The film isn't really Communist propaganda but an anti-Nazi thriller with some provocative situations. Unfortunately, being Anti-Nazi wasn't a politically safe position in postwar Hollywood. In the Commie witch hunt, one didn't have to espouse Communist ideas or laud Stalin to be targeted by the HUAC. Just being a supporter of the Spanish Republic or otherwise a "premature anti-Fascist" was enough for one to lose the right to make a living. A look at the themes of most WW2-era movies reveals little more than vague sentiments in favor of an improved, more idealistic post-war America. When the U.S. allied with defeated German authorities in the effort to oppose our new enemy the Soviet Union, previously filmed positive images of Stalin and Communism were regarded as part of a Red plot to infiltrate Hollywood.

Biberman was a strongly leftist producer, writer and director who became one of the original Hollywood Ten. His brief career came to an abrupt end with the blacklist, as did that of his Oscar-winning wife, Gale Sondergaard. Other blacklisted members of the cast were Morris Carnovsky and Lloyd Bridges. Bridges was "cleared" by the F.B.I. and didn't suffer too severe of a break in his career. But a less well-known personal story gives the full picture. Screenwriter Anne Froelick had started with Howard Koch and the Mercury Theater. Like many others, she became interested in the Communist Party in the 1930s when it was the only political organization protesting Fascism and supporting labor unions.

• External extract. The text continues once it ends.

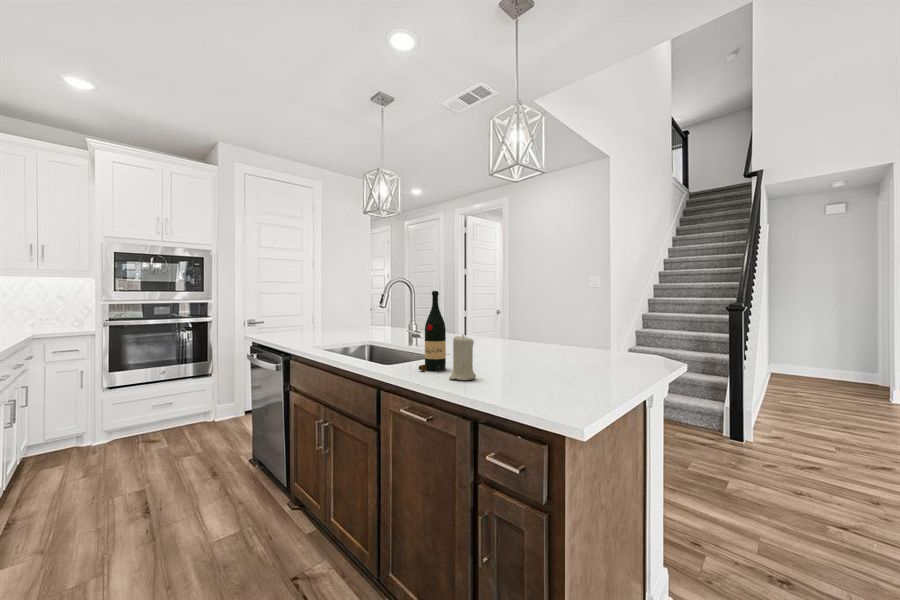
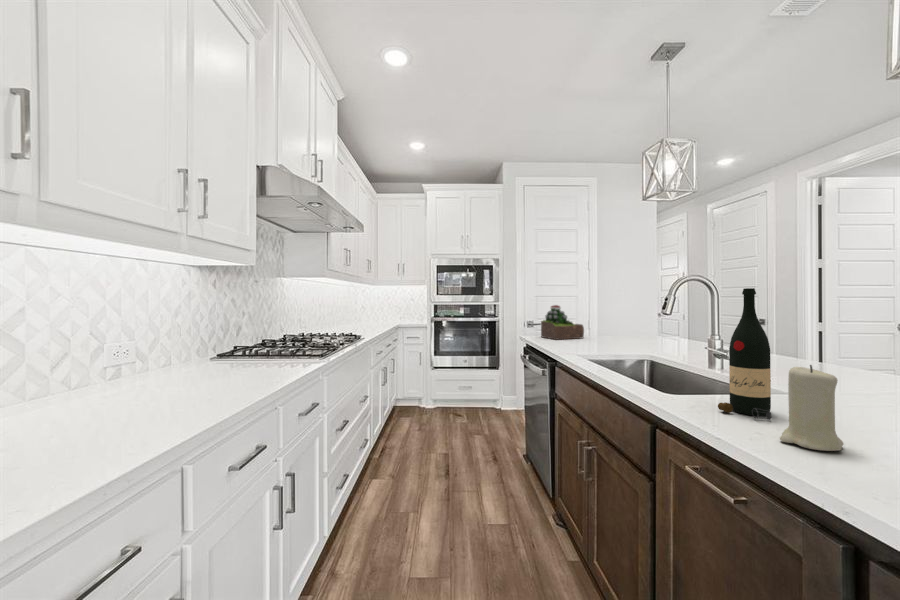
succulent plant: none [269,306,311,339] -> present [541,305,584,340]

Ms. Froelick had just established her screenwriting career when she was denounced as a Red, on the last day of the Committee's last trip to Hollywood. She lost everything. Her husband, an aircraft engineer, had already been ejected from his job as a supposed security risk. In an interview Ms. Frolick remembered The Master Race as her most political film.  1


The Warner Archive Collection's DVD-R of The Master Race is an acceptable transfer of this RKO production. Russell Metty's cinematography is sharp and the audio clear, but contrasts are a little heavy in places and there are a couple of instances of light film damage.


On a scale of Excellent, Good, Fair, and Poor, The Master Race rates:
Movie: Good +
Video: Good +/-
Sound: Good
Supplements: none
Packaging: Keep case
Reviewed: January 27, 2010

Footnote:

1. The Anne Froelick interview is in Patrick McGilligan and Paul Buhle's book Tender Comrades, St.Martin's Press 1997.